Gilvanir Moreno completa. “Eu tenho um grupo de ciclistas que vão para a praia de bicicleta, estou até querendo comprar uma maior para andar mais. Também tenho um filho de 15 anos que anda de bicicleta, tudo pelas ciclofaixas e ciclovias. Meu HB20 está parado, minha moto tem 15 dias que não ando, a gasolina está parada, ando pela cidade toda de bicicleta.”
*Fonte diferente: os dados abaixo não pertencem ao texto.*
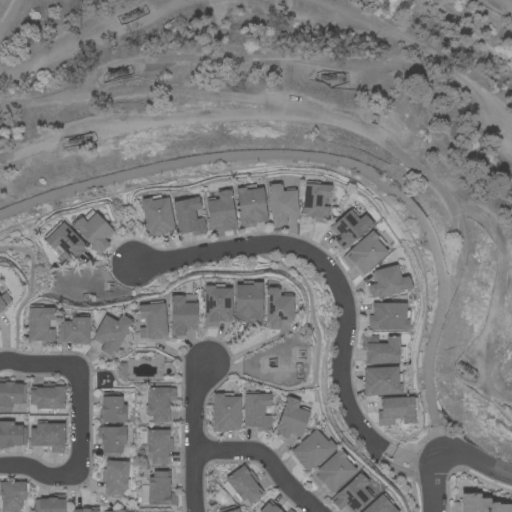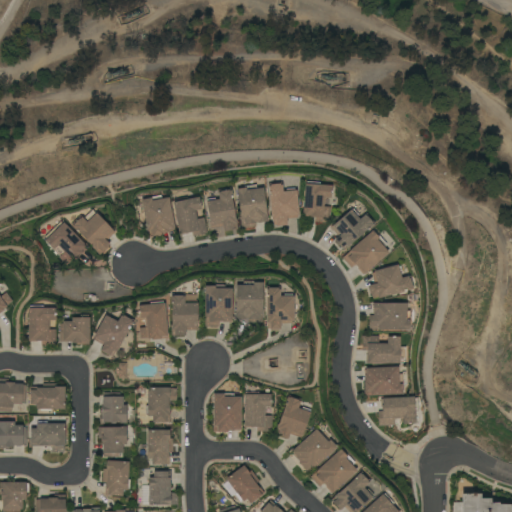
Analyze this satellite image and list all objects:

No entanto, Moreno sinaliza um problema que encontra, que são os choques de direção entre os ciclistas nas ciclovias ou ciclofaixas. “O único problema é esse ‘vai e vem’ de bicicleta a todo o tempo, elas passam nos dois sentidos, deveria haver um decreto de haver apenas um sentido, que nem são com os carros. Dá para andar, mas deveria haver uma sinalização melhor. Tem alguns ciclistas que não respeitam, temos que passar por quem tem um carro de reciclagem ou uma bicicleta carteiro, eles passam e nós temos que desviar pelas ruas”, reclamou.

Bruno dos Santos, de 23 anos, entregador e residente do bairro Farias Brito, diz usar as vias para ciclistas para trabalho e diz se sentir seguro andando nelas. “Uso as ciclofaixas e ciclovias de segunda à sábado no trabalho. É uma coisa muito boa para os ciclistas, porque logo tem menos riscos de estar no meio dos carros, facilita o trânsito. Nunca nada comigo, me sinto seguro nelas.”

Cláudio Silva, de 55 anos, desempregado e morador do bairro Antônio Bezerra, reclamou do perigo que já viveu nesses espaços, mas ainda as elogia. “Acho bom (o aumento de ciclofaixas e ciclovias), muito bom mesmo, a gente poder andar direito e os carros não baterem na gente, mas tem uns que até estacionam na frente, como é que a gente passa? Arriscado a gente se acidentar. Não me sinto tão seguro em andar por elas, pois às vezes tem carro ou motoqueiro que andam por elas, apesar de sempre andar nas ciclofaixas.”

As ações de ampliação do espaço cicloviário são realizadas pela Prefeitura de Fortaleza, por meio da Autarquia Municipal de Trânsito (AMC) e Secretaria Municipal de Conservação e Serviços Públicos (SCSP). O objetivo da prefeitura é chegar a 500 km de malha cicloviária até o final de 2024. Atualmente, a cidade conta com 413,7 km, sendo 130,9 km de ciclovias, 269,4 km de ciclofaixas, 11,7 km de ciclorrotas e 1,7 km de passeio compartilhado.